*Action item:* Give the records again exactly, with every character kept.

· · · · · · ·

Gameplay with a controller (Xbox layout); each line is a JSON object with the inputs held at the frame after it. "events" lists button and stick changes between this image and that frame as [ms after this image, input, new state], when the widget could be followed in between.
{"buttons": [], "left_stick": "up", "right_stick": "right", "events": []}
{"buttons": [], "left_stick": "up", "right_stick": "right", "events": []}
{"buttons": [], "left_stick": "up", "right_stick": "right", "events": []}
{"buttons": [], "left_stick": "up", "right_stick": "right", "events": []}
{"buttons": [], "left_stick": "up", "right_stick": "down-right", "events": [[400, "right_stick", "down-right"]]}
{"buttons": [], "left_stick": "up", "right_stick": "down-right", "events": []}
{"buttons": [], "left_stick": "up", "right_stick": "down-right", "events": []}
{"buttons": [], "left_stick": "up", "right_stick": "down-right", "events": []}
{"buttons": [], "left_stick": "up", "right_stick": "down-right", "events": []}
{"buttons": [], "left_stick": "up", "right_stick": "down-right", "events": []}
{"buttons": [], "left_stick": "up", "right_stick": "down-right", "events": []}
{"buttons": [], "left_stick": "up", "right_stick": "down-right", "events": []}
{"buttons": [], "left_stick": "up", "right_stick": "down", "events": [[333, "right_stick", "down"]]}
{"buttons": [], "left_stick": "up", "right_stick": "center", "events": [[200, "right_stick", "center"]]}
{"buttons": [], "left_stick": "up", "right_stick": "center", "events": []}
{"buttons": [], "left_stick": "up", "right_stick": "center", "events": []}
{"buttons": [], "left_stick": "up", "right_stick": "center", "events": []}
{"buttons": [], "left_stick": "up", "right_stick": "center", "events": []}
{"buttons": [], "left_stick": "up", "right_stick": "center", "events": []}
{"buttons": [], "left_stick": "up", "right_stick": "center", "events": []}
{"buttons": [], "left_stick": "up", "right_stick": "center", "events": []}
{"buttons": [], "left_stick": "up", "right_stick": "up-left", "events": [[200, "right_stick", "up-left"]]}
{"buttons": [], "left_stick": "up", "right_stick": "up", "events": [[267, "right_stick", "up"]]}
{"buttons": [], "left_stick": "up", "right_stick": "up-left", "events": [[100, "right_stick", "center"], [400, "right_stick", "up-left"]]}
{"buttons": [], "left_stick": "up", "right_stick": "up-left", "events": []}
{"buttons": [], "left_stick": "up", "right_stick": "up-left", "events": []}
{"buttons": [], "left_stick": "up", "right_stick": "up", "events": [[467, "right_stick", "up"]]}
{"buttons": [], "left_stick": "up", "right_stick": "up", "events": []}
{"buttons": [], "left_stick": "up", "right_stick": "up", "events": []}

· · · · · · ·

*Task result:*
Gameplay with a controller (Xbox layout); each line is a JSON object with the inputs held at the frame after it. "events" lists button and stick changes between this image and that frame as [ms after this image, input, new state], when the widget could be followed in between.
{"buttons": [], "left_stick": "up", "right_stick": "right", "events": []}
{"buttons": [], "left_stick": "up", "right_stick": "right", "events": []}
{"buttons": [], "left_stick": "up", "right_stick": "right", "events": []}
{"buttons": [], "left_stick": "up", "right_stick": "right", "events": []}
{"buttons": [], "left_stick": "up", "right_stick": "down-right", "events": [[400, "right_stick", "down-right"]]}
{"buttons": [], "left_stick": "up", "right_stick": "down-right", "events": []}
{"buttons": [], "left_stick": "up", "right_stick": "down-right", "events": []}
{"buttons": [], "left_stick": "up", "right_stick": "down-right", "events": []}
{"buttons": [], "left_stick": "up", "right_stick": "down-right", "events": []}
{"buttons": [], "left_stick": "up", "right_stick": "down-right", "events": []}
{"buttons": [], "left_stick": "up", "right_stick": "down-right", "events": []}
{"buttons": [], "left_stick": "up", "right_stick": "down-right", "events": []}
{"buttons": [], "left_stick": "up", "right_stick": "down", "events": [[333, "right_stick", "down"]]}
{"buttons": [], "left_stick": "up", "right_stick": "center", "events": [[200, "right_stick", "center"]]}
{"buttons": [], "left_stick": "up", "right_stick": "center", "events": []}
{"buttons": [], "left_stick": "up", "right_stick": "center", "events": []}
{"buttons": [], "left_stick": "up", "right_stick": "center", "events": []}
{"buttons": [], "left_stick": "up", "right_stick": "center", "events": []}
{"buttons": [], "left_stick": "up", "right_stick": "center", "events": []}
{"buttons": [], "left_stick": "up", "right_stick": "center", "events": []}
{"buttons": [], "left_stick": "up", "right_stick": "center", "events": []}
{"buttons": [], "left_stick": "up", "right_stick": "up-left", "events": [[200, "right_stick", "up-left"]]}
{"buttons": [], "left_stick": "up", "right_stick": "up", "events": [[267, "right_stick", "up"]]}
{"buttons": [], "left_stick": "up", "right_stick": "up-left", "events": [[100, "right_stick", "center"], [400, "right_stick", "up-left"]]}
{"buttons": [], "left_stick": "up", "right_stick": "up-left", "events": []}
{"buttons": [], "left_stick": "up", "right_stick": "up-left", "events": []}
{"buttons": [], "left_stick": "up", "right_stick": "up", "events": [[467, "right_stick", "up"]]}
{"buttons": [], "left_stick": "up", "right_stick": "up", "events": []}
{"buttons": [], "left_stick": "up", "right_stick": "up", "events": []}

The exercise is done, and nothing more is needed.